> Microsoft has only kept the documentation for the DX8 version of EnumDevices left online
This saddens me. Who knows how much valuable info has been lost. I recall back in the days of MSDN, we had docs back to early Windows, and it was a wonderful historical record. Today's Docs site seems to keep info only for a few versions.
I was quite interested in the patch -- am I right in thinking the DirectX library only exports a single function and _everything_ else is through DX interfaces?
I expected to see significantly more code, pass-through to the original DLL.
Its interesting to see how bad assumptions that almost certainly held up at the time really don't any more and that leads to this bug being exposed. Modern machines have a lot more addressable devices and a failure to properly filter and using a vector ultimately leads to a bug that on the surface feels like since it works on Win98 must be caused by Windows but isn't.

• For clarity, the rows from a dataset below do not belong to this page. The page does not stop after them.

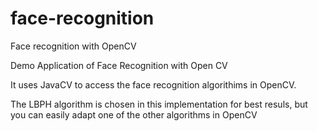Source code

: face-recognition
================

Face recognition with OpenCV


Demo Application of Face Recognition with Open CV

It uses JavaCV to access the face recognition algorithims in OpenCV.

The LBPH algorithm is chosen in this implementation for best resuls, but you can easily adapt one of the other algorithms in OpenCV
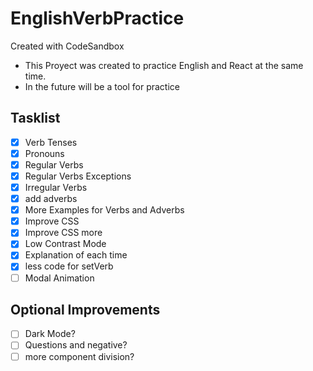 # EnglishVerbPractice

Created with CodeSandbox

- This Proyect was created to practice English and React at the same time.
- In the future will be a tool for practice

## Tasklist

- [x] Verb Tenses
- [x] Pronouns
- [x] Regular Verbs
- [x] Regular Verbs Exceptions
- [X] Irregular Verbs
- [X] add adverbs
- [X] More Examples for Verbs and Adverbs
- [X] Improve CSS
- [X] Improve CSS more
- [X] Low Contrast Mode
- [X] Explanation of each time
- [X] less code for setVerb
- [ ] Modal Animation

## Optional Improvements

- [ ] Dark Mode?
- [ ] Questions and negative?
- [ ] more component division?
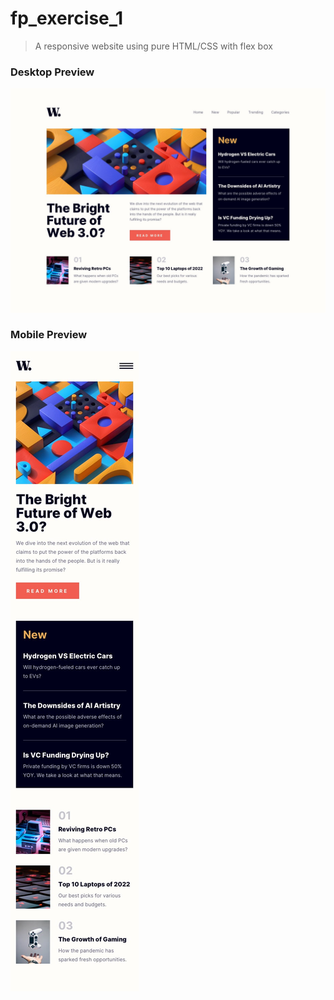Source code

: # fp_exercise_1

>A responsive website using pure HTML/CSS with flex box

### Desktop Preview

![Desktop Preview](/assets/design/desktop-design.jpg)

### Mobile Preview

![Mobile Preview](/assets/design/mobile-design.jpg)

The cool part of this adventure is that the author was able to write this DLL patch purely in rust! Good testament of how far it has come. Can't wait to see more C code ported to either Golang or Rust!
I appreciated the footnote on filesize optimization as someone who's constantly trying to compulsively generate the smallest binaries possible.
Interesting article, thank you.
Nice write-up. Reminds me that debugging is the most fun part of programming!
I love hard-core deep debugging for stuff like this. Great work!!
Why an extra DLL instead of just patching the game executable? With some luck it is a one byte patch (from push 0 to push 4).
Thanks for the flashback :)
I have had very bad success rate with my old Windows CDROM/DVD era games. Pretty much all of them either have some kind of DRM or they run but with bugs.
When available I just buy the GOG versions instead, but even those versions sadly often have issues.
Meanwhile slightly older games from the DOS era works perfectly everywhere thanks to DOSBox. I would love to see something like that for old Windows. Merge DOSBox with WINE, someone?